#### TASK BRIEF
Copy each of the entries below word for word, keeping every line and character unchanged.
[Start of Attachment]
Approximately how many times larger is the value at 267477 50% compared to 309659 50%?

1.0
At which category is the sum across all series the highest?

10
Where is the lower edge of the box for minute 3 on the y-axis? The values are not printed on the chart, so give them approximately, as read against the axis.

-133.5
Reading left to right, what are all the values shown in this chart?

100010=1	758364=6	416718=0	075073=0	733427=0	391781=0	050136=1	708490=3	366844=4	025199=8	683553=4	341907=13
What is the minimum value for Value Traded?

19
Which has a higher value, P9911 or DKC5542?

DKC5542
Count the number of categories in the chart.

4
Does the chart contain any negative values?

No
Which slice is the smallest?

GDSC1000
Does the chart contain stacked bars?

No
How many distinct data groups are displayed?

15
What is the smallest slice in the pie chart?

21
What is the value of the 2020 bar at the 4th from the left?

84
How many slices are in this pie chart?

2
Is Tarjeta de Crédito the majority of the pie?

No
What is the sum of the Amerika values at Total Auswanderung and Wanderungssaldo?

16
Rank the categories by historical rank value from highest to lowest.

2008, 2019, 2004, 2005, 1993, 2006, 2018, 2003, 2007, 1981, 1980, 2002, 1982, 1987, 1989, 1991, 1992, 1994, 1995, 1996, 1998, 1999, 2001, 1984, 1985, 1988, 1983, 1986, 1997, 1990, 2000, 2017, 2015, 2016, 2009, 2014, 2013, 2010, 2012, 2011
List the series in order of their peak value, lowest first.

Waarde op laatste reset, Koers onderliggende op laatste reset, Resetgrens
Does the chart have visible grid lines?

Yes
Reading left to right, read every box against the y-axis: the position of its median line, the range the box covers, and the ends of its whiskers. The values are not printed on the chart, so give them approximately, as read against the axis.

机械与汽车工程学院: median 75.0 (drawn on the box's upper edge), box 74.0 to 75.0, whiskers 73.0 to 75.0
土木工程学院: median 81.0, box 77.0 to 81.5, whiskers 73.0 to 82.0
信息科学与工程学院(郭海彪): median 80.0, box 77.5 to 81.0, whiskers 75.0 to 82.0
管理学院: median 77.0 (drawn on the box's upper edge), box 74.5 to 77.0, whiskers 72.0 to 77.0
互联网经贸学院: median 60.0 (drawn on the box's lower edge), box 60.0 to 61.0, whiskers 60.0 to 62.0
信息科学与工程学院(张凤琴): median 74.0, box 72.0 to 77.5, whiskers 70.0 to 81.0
[End of Attachment]
#### ANSWER SPACE
Approximately how many times larger is the value at 267477 50% compared to 309659 50%?

1.0
At which category is the sum across all series the highest?

10
Where is the lower edge of the box for minute 3 on the y-axis? The values are not printed on the chart, so give them approximately, as read against the axis.

-133.5
Reading left to right, what are all the values shown in this chart?

100010=1	758364=6	416718=0	075073=0	733427=0	391781=0	050136=1	708490=3	366844=4	025199=8	683553=4	341907=13
What is the minimum value for Value Traded?

19
Which has a higher value, P9911 or DKC5542?

DKC5542
Count the number of categories in the chart.

4
Does the chart contain any negative values?

No
Which slice is the smallest?

GDSC1000
Does the chart contain stacked bars?

No
How many distinct data groups are displayed?

15
What is the smallest slice in the pie chart?

21
What is the value of the 2020 bar at the 4th from the left?

84
How many slices are in this pie chart?

2
Is Tarjeta de Crédito the majority of the pie?

No
What is the sum of the Amerika values at Total Auswanderung and Wanderungssaldo?

16
Rank the categories by historical rank value from highest to lowest.

2008, 2019, 2004, 2005, 1993, 2006, 2018, 2003, 2007, 1981, 1980, 2002, 1982, 1987, 1989, 1991, 1992, 1994, 1995, 1996, 1998, 1999, 2001, 1984, 1985, 1988, 1983, 1986, 1997, 1990, 2000, 2017, 2015, 2016, 2009, 2014, 2013, 2010, 2012, 2011
List the series in order of their peak value, lowest first.

Waarde op laatste reset, Koers onderliggende op laatste reset, Resetgrens
Does the chart have visible grid lines?

Yes
Reading left to right, read every box against the y-axis: the position of its median line, the range the box covers, and the ends of its whiskers. The values are not printed on the chart, so give them approximately, as read against the axis.

机械与汽车工程学院: median 75.0 (drawn on the box's upper edge), box 74.0 to 75.0, whiskers 73.0 to 75.0
土木工程学院: median 81.0, box 77.0 to 81.5, whiskers 73.0 to 82.0
信息科学与工程学院(郭海彪): median 80.0, box 77.5 to 81.0, whiskers 75.0 to 82.0
管理学院: median 77.0 (drawn on the box's upper edge), box 74.5 to 77.0, whiskers 72.0 to 77.0
互联网经贸学院: median 60.0 (drawn on the box's lower edge), box 60.0 to 61.0, whiskers 60.0 to 62.0
信息科学与工程学院(张凤琴): median 74.0, box 72.0 to 77.5, whiskers 70.0 to 81.0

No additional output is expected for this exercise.